Masing-masing dari ayah dan ibu mencintai anaknya sepenuh dunia. Jika anaknya diambil dari salah satu di antara keduanya, maka ia dikeluarkan dari dunia. Dia akan mendapati Sang Pemberi nikmat hakiki jika dia berbahagia dan termasuk dari orang ahli keimanan sejati, serta mengatakan, “Lantaran dunia itu fana, maka hati tidak pantas untuk bergantung padanya.” Di dalam hatinya ia pun merasakan hubungan dan keterkaitan dengan negeri-negeri yang telah lebih dahulu didatangi oleh anaknya, dan mendapatkan kondisi maknawi yang besar.


 Adapun orang ahli lalai dan sesat, mereka tidak mendapatkan kebahagiaan dan kabar gembira tersebut dalam kelima hakikat ini. Ketahuilah sampai batas di mana kondisi mereka 

265. Page

menjadi menyakitkan, sebagai berikut:

Jika salah seorang ahli kesesatan melihat anaknya satu-satunya dan terkasih yang dicintainya sepenuh hati sedang menghadapi sakaratul maut, maka dia akan berpikir tentang tanah kuburan, bukan memikirkan tentang tempat tidurnya yang empuk dan nyaman. Ini lantaran dia membayangkan bahwa kematian merupakan ketiadaan dan perpisahan abadi, sebagai hasil dari kelalaian dan kesesatan sesuai dengan pandangan semu tentang keabadian dan kekekalan di dunia. Disebabkan kelalaian dan kesesatannya, dia tidak memikirkan tentang rahmat surga Tuhan Yang Maha Penyayang, tidak pula tentang berbagai nikmat di surga Firdaus-Nya. Dengan demikian Anda dapat mengetahui sejauh mana kesedihannya dan kepedihan yang dideritanya.

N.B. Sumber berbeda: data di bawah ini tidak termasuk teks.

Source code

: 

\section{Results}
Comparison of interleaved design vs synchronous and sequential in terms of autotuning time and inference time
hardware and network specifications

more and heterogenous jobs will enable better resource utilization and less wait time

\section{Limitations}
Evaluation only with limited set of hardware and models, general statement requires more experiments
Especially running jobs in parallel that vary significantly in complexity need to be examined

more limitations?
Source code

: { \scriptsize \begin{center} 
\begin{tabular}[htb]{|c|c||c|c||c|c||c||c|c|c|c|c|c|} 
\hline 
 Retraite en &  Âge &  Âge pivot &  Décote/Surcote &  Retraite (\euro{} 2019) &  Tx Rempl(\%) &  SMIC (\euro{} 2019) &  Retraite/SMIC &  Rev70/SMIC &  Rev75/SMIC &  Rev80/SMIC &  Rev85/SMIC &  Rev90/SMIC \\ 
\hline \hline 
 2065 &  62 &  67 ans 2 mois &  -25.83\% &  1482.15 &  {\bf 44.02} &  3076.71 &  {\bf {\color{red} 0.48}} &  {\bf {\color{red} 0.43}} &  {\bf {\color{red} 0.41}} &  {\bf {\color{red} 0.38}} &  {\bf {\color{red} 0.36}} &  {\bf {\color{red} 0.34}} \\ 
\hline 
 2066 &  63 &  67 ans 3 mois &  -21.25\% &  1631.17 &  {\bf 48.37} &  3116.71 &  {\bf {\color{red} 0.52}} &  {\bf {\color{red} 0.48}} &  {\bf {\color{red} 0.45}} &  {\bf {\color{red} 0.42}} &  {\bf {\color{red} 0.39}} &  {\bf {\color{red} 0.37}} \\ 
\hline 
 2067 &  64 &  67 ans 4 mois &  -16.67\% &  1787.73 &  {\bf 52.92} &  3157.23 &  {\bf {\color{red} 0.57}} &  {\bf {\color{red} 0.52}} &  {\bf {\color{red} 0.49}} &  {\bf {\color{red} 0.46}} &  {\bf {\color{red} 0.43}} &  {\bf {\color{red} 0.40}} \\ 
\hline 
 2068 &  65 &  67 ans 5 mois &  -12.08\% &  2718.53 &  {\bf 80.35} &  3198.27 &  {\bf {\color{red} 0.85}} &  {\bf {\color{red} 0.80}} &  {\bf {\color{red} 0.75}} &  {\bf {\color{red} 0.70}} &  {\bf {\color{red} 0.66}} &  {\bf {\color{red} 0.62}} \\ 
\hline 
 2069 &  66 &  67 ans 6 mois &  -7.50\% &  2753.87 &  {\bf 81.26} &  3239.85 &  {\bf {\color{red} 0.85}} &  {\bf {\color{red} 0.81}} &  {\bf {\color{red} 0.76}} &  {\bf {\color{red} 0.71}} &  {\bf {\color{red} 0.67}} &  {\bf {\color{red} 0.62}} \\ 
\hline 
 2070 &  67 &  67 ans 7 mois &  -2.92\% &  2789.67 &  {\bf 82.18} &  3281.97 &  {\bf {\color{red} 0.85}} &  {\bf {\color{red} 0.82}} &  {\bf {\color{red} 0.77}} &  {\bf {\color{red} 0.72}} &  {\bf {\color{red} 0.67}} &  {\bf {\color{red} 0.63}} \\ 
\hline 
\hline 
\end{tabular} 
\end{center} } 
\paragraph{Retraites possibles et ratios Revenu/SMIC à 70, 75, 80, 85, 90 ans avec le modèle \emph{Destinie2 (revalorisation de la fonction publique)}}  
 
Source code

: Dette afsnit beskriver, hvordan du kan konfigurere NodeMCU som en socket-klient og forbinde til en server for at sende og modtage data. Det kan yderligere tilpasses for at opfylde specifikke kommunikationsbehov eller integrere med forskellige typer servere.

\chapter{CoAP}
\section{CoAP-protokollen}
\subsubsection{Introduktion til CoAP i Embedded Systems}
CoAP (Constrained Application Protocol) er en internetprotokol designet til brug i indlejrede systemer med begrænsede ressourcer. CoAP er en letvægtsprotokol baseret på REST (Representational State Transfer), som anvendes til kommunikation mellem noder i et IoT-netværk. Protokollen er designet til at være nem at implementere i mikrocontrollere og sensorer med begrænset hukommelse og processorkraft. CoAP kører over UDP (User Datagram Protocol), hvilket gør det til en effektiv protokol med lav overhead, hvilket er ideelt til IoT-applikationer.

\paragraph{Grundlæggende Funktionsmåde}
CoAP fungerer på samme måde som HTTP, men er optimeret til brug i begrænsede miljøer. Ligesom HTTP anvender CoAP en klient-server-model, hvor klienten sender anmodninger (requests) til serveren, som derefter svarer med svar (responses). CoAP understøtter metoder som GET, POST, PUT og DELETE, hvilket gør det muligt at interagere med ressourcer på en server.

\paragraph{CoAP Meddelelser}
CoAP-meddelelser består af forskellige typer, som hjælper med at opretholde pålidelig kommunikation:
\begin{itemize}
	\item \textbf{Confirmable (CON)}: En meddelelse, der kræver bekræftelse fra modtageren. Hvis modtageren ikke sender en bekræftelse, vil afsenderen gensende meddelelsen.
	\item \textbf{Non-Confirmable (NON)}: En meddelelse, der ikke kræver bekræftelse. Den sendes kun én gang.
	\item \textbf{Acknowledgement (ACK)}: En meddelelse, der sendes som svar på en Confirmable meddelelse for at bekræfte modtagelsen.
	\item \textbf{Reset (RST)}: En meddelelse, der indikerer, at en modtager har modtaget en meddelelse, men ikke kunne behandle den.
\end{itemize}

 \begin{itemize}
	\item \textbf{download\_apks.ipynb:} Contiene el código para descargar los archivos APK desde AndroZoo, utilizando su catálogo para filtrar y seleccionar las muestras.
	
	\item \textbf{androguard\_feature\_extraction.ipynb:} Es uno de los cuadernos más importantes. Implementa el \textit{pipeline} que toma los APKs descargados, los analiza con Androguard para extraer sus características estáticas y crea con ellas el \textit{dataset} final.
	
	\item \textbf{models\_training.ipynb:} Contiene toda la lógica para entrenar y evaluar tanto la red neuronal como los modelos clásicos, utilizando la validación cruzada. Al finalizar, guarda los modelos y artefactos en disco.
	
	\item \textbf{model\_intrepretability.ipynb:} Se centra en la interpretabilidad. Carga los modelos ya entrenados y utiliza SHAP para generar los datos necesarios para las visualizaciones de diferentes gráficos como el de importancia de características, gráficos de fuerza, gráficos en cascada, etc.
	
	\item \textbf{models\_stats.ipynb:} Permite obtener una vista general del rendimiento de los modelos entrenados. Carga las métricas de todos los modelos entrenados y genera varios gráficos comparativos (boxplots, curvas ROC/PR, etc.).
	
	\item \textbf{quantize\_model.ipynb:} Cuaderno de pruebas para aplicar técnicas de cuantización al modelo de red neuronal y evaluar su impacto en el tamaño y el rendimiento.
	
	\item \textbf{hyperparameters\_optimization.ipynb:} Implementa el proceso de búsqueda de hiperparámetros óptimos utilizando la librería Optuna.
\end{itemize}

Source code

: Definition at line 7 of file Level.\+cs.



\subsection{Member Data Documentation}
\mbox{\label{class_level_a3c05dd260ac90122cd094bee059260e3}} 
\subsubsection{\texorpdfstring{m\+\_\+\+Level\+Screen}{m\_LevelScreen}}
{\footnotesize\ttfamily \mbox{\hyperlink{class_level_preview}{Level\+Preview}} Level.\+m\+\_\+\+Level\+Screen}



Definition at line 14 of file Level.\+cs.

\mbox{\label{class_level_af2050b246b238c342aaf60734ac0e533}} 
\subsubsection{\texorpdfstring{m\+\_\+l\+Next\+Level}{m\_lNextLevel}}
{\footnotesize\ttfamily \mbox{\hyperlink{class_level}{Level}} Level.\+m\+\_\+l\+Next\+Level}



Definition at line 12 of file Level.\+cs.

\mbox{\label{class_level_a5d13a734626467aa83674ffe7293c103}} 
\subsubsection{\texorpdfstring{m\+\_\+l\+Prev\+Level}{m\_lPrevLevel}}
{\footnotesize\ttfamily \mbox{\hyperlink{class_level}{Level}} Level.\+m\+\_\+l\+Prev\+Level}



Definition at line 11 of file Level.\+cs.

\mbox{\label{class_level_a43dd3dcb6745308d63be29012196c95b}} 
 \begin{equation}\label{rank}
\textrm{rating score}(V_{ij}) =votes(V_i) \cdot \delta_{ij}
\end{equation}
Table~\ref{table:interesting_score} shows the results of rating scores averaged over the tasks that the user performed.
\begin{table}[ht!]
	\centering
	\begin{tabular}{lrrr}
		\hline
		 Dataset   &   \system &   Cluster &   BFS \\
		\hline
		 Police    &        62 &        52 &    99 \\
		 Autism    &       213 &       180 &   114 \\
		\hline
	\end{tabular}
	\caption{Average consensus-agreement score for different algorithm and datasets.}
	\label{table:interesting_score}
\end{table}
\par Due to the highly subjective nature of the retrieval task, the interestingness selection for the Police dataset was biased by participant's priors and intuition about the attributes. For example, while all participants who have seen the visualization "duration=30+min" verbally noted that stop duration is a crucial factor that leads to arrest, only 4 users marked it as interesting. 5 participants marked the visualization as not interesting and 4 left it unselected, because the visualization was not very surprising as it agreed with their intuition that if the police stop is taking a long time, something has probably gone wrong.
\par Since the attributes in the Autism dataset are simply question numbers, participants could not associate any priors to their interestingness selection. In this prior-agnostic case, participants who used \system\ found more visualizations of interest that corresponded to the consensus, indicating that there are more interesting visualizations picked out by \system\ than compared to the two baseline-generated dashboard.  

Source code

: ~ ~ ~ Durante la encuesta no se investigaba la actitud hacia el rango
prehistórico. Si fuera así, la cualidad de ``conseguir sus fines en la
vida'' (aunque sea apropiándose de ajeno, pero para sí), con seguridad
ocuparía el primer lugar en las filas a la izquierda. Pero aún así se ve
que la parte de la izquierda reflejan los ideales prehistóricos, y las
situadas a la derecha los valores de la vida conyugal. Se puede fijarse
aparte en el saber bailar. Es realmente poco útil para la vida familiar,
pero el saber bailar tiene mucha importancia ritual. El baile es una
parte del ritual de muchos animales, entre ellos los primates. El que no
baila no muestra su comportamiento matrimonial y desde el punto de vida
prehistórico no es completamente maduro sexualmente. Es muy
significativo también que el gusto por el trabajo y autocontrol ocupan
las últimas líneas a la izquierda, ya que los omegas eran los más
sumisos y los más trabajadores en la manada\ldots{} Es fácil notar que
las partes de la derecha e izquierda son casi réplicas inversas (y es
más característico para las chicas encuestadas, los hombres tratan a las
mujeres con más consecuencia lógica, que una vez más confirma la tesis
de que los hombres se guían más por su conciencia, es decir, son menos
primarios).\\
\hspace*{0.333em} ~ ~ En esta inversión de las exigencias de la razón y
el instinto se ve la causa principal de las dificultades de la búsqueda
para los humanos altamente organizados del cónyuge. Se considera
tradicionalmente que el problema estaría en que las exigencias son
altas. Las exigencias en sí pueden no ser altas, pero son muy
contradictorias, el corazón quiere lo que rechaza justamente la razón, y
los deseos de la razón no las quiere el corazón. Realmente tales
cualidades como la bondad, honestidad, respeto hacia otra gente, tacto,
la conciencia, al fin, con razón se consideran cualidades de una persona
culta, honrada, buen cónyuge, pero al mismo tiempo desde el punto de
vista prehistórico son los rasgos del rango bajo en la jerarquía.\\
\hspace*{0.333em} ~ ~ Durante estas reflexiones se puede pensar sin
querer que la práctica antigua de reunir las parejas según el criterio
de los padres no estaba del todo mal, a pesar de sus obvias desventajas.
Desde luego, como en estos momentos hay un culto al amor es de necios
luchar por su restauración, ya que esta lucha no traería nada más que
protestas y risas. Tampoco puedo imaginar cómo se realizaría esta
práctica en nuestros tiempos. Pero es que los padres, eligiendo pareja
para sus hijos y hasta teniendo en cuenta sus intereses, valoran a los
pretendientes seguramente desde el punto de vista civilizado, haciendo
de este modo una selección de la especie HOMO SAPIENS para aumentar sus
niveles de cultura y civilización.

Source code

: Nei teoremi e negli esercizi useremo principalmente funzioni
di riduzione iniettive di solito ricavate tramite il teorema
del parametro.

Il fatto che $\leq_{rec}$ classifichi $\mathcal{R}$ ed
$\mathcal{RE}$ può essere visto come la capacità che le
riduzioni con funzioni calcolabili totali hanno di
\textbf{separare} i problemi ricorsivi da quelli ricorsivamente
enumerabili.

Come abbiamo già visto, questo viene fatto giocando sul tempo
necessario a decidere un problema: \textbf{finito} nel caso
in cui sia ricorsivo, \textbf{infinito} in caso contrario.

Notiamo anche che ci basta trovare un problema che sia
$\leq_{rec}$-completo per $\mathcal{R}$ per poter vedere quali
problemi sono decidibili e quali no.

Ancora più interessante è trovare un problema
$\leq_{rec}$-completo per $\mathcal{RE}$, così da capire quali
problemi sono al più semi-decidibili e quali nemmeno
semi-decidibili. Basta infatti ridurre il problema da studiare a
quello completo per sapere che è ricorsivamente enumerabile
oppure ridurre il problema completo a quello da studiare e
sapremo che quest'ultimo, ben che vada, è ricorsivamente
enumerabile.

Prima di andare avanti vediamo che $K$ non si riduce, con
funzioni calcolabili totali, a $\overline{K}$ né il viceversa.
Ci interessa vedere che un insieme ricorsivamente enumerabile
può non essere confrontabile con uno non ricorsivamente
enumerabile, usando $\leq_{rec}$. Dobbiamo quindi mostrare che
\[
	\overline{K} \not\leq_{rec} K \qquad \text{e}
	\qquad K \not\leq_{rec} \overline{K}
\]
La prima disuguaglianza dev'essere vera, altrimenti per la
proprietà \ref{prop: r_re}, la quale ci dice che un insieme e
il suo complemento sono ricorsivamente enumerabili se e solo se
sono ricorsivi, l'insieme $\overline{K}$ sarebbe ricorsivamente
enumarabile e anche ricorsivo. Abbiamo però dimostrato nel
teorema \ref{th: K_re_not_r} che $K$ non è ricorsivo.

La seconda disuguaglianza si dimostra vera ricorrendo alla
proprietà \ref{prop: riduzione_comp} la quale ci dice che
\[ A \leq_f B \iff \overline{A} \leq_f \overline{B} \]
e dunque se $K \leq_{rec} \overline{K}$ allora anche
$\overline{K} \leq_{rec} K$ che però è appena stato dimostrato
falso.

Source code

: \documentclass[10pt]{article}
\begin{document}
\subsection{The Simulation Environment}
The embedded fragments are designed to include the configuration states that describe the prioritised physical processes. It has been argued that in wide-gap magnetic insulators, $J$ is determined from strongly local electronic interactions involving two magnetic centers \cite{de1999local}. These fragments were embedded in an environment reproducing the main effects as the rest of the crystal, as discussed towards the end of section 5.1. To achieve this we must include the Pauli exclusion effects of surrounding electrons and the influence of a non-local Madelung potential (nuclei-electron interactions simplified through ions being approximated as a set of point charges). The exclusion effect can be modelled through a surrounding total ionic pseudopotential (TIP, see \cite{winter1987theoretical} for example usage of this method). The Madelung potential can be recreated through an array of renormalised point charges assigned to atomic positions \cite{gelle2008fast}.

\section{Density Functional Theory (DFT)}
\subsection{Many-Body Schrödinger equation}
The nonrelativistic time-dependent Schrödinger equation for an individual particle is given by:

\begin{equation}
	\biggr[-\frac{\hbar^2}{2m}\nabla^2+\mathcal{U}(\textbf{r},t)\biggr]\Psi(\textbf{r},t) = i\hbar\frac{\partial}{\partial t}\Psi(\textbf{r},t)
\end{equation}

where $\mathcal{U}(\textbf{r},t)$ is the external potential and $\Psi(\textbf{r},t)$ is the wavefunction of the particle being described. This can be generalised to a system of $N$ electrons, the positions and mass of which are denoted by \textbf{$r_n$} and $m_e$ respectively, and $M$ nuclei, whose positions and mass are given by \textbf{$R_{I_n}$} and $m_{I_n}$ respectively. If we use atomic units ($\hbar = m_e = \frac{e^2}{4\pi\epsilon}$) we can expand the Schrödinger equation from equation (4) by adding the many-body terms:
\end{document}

Akan tetapi Islam dan iman yang merupakan wasilah kebahagiaan dunia dan akhirat mengatakan kepada orang mukmin, “Anakmu yang sedang menghadapi pedihnya sakaratul maut ini akan dikeluarkan oleh Sang Penciptanya Yang Maha Penyayang dari dunia yang kotor ini, dan Dia akan mengambilnya menuju surga, serta menjadikannya sebagai pemberi syafaat bagimu. Dia juga akan menjadikannya sebagai anak yang kekal abadi untukmu. Perpisahan ini hanya sementara, maka jangan gundah, dan katakan, ‘Ketentuan milik Allah’ (اَلْحُكْمُ لِلّٰهِ). Dan ucapkanlah, ‘Sesungguhnya kami milik Allah dan kepada-Nyalah kami kembali’ (اِنَّا لِلّٰهِ وَاِنَّا اِلَيْهِ رَاجِعُونَ). Serta bersabarlah.”